Stated exercise 1:
Answer these questions about the forum thread on predicting values between 0 and 1:
(a) What range of values did the asker get from the gbm predictions?
(b) What range did the asker report for glm?
(c) What setting does the reply say must be specified?

Document extract:
Reputation: 36126
quick question on prediction.
The value I’m trying to predict is either 0 or 1 (it is set as numeric, not as a factor) so when I run my random forest:
fit <- randomForest(PredictValue ~ <variables>, data=trainData, ntree=50)
and predict:
pred<-predict(fit, testData)
all my predictions are between 0 and 1 – which is what I expect and - I Imagine - can be interpreted as the probability of being 1.
Now, If I go through the same process using the gbm algorithm:
fitgbm <- gbm(PredictValue~ <variables>, data=trainData, distribution = "bernoulli", n.trees = 500, bag.fraction = 0.75, cv.folds = 5, interaction.depth = 3)
predgbm <- predict(fitgbm, testData)
the values are from -0.5 to 0.5
I also tried glm and the range was worst, from around -3 to 3.
So, my question is: is it possible to set the algorithms to predict between 0 and 1?
Thanks
Upvotes: 1
Views: 148
Reputation: 37879
You need to specify type='response'
for this to happen:
Check this example:
y <- rep(c(0,1),c(100,100))
x <- runif(200)
df <- data.frame(y,x)
fitgbm <- gbm(y ~ x, data=df,
distribution = "bernoulli", n.trees = 100)
predgbm <- predict(fitgbm, df, n.trees=100, type='response')
Too simplistic but look at the summary of predgbm
:
> summary(predgbm)
Min. 1st Qu. Median Mean 3rd Qu. Max.
0.4936 0.4943 0.5013 0.5000 0.5052 0.5073
And as the documentation mentions this is the probability of y being 1:
If type="response" then gbm converts back to the same scale as the outcome. Currently the only effect this will have is returning probabilities for bernoulli and expected counts for poisson.
Upvotes: 1

Stated exercise 2: How many lines of the listing contain the string "qUnion"? Reply with the number only.

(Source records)
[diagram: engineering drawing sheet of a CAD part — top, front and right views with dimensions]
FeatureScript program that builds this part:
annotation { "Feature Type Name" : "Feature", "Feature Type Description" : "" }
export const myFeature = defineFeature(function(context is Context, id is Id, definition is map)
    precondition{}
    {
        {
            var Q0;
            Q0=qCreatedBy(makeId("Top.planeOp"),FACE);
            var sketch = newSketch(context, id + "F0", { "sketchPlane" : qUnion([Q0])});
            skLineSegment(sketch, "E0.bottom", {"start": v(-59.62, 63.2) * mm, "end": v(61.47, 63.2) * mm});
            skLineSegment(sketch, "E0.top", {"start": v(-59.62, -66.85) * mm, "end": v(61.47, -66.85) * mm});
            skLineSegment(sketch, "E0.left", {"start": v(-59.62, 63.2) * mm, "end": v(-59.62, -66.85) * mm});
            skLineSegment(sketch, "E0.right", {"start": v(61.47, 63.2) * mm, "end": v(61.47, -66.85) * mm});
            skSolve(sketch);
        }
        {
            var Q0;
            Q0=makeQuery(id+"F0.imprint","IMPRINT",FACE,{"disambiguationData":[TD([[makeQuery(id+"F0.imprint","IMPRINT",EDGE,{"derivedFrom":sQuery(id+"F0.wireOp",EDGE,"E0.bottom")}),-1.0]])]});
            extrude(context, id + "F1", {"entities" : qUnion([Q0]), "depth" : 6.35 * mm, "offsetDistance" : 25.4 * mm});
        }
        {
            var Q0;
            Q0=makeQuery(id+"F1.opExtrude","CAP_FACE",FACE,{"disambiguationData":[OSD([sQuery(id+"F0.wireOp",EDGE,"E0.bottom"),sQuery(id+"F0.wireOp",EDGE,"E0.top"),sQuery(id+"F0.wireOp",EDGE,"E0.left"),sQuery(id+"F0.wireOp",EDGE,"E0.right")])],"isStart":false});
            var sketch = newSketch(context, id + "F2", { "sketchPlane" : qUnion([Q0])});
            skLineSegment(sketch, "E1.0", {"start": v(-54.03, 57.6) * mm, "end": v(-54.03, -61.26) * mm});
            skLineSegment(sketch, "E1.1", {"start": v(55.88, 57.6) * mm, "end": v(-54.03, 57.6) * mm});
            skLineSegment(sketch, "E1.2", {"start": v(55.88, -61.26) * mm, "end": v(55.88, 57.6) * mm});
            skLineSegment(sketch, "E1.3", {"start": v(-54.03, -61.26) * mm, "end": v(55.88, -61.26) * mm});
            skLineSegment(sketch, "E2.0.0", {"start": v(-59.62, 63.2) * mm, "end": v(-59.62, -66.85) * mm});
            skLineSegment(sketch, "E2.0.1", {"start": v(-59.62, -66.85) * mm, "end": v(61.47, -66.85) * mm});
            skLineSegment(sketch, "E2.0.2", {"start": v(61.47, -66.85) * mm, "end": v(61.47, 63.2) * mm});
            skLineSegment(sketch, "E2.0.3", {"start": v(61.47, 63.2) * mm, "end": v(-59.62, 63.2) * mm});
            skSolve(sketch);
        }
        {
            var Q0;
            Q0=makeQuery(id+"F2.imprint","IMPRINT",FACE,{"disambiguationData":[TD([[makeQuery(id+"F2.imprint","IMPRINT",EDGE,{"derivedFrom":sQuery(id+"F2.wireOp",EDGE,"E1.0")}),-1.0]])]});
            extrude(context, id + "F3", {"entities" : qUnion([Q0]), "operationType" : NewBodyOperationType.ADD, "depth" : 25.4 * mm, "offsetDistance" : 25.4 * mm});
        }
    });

Exercise answer 1:
(a) From -0.5 to 0.5.
(b) From around -3 to 3.
(c) type='response'.

Exercise answer 2: 4